* _TASKS TO COMPLETE_:
a. Retype the passage of the dribbling article below that opens with the words containing "Dribbling – Control" and closes with "today’s ball handlers.".
b. In the dribbling article below, what universal rule did the elite NBA ball handlers understand?
TEXT FOR ANALYSIS Start Marker
Dribbling – Control The Ball, Control The Game! Be a Better Ball Handler
Who are among the most elite ball handlers in NBA history? Erving “Magic” Johnson, John Stockton, Jason Kidd, and “Pistol” Pete Maravich. What do these guys have in common? They understood the universal rule that if you control the ball then you control the game. So how did these superstars rise above the rest? They mastered the art of being a great ball handler!
This fundamental is a crucial part of your game. Used properly it can help you get out of jams on the court, it can get you into position to take a shot or it can help you free up a teammate to receive a pass. The problem is that this secret weapon is misused and abused by today’s ball handlers.
All too often players try to get too flashy and fancy with their “Harlem Globe Trotter”, “Show Time” style of dribbling. Most often this only wrecks the morale and the pace of the game for your teammates. This is why I mentioned the NBA stars that I did. There are tons of players with “skills” and “tricks” up their sleeves, but only a few, like Magic or John Stockton were real ball handlers.
TEXT FOR ANALYSIS End Marker
DATASET RECORDS Start Marker
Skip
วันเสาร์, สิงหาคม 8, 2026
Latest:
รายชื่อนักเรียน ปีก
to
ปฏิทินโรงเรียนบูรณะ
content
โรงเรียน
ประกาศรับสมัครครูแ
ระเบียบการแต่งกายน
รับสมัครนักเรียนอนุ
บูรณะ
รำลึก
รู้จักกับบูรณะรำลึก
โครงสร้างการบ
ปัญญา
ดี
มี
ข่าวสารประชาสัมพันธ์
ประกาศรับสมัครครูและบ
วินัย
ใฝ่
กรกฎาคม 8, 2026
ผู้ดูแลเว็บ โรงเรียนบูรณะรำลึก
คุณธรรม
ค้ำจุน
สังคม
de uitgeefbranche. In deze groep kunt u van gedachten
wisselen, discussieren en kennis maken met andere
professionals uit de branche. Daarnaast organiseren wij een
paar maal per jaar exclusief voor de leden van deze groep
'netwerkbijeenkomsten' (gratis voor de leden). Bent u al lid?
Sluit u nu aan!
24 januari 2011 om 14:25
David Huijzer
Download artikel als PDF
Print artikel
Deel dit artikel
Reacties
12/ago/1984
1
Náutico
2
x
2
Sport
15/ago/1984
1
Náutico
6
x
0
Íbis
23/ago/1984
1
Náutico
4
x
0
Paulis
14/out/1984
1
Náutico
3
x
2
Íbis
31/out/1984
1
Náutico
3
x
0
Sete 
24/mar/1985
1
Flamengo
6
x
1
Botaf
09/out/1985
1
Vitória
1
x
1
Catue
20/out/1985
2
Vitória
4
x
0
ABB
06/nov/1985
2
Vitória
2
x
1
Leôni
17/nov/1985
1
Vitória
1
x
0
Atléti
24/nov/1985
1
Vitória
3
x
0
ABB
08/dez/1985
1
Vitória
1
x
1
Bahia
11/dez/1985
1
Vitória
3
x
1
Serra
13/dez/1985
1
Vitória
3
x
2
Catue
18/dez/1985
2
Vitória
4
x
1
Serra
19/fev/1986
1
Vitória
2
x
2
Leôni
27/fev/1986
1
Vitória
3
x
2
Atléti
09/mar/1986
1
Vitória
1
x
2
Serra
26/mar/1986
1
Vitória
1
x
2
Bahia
DATASET RECORDS End Marker
DATASET RECORDS Start Marker
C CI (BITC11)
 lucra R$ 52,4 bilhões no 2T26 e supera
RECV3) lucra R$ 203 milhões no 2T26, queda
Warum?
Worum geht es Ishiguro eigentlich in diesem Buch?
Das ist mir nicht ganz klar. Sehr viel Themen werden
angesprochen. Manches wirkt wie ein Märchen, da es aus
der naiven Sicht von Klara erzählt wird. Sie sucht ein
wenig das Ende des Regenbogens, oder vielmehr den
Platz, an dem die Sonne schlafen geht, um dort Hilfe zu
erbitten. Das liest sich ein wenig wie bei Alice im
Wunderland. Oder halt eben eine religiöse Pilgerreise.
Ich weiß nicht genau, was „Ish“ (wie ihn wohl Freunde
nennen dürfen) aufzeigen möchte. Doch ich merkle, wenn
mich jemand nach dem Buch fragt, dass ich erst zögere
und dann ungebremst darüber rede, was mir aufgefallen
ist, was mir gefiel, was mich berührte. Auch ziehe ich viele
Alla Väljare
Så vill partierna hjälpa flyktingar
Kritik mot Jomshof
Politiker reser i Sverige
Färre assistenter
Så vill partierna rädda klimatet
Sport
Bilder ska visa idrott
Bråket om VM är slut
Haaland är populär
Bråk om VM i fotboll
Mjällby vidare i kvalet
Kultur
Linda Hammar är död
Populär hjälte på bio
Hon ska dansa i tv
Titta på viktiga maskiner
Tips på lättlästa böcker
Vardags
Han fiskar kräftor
DATASET RECORDS End Marker
* _SOLUTIONS_:
a.
Dribbling – Control The Ball, Control The Game! Be a Better Ball Handler
Who are among the most elite ball handlers in NBA history? Erving “Magic” Johnson, John Stockton, Jason Kidd, and “Pistol” Pete Maravich. What do these guys have in common? They understood the universal rule that if you control the ball then you control the game. So how did these superstars rise above the rest? They mastered the art of being a great ball handler!
This fundamental is a crucial part of your game. Used properly it can help you get out of jams on the court, it can get you into position to take a shot or it can help you free up a teammate to receive a pass. The problem is that this secret weapon is misused and abused by today’s ball handlers.

b. If you control the ball, then you control the game.